Items listed in a dataset
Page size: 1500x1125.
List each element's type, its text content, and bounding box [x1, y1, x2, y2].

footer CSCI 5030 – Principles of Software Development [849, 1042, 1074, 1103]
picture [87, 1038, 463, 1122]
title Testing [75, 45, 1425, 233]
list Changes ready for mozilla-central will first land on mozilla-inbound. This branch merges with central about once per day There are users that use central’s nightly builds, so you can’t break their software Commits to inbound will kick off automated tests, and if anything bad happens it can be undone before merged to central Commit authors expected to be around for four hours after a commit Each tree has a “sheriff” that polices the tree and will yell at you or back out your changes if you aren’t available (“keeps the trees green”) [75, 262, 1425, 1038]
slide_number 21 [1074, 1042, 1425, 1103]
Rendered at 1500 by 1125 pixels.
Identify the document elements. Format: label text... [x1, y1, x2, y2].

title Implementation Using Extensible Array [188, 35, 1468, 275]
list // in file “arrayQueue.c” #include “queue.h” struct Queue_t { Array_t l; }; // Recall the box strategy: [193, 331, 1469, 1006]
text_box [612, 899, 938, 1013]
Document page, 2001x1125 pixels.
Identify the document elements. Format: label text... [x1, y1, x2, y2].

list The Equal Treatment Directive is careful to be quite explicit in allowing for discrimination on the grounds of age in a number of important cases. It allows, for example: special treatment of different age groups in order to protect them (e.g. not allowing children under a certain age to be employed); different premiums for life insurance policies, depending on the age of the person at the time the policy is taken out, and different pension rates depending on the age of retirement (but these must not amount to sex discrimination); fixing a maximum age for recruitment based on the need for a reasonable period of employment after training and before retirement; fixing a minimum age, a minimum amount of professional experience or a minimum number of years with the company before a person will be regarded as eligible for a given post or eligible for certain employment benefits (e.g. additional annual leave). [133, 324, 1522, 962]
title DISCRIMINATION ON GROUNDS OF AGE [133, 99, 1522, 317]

EXERCISE OBJECTIVE: Going through the records above, state how many lines carry "pixels", with no other text.

YOUR RESPONSE: 2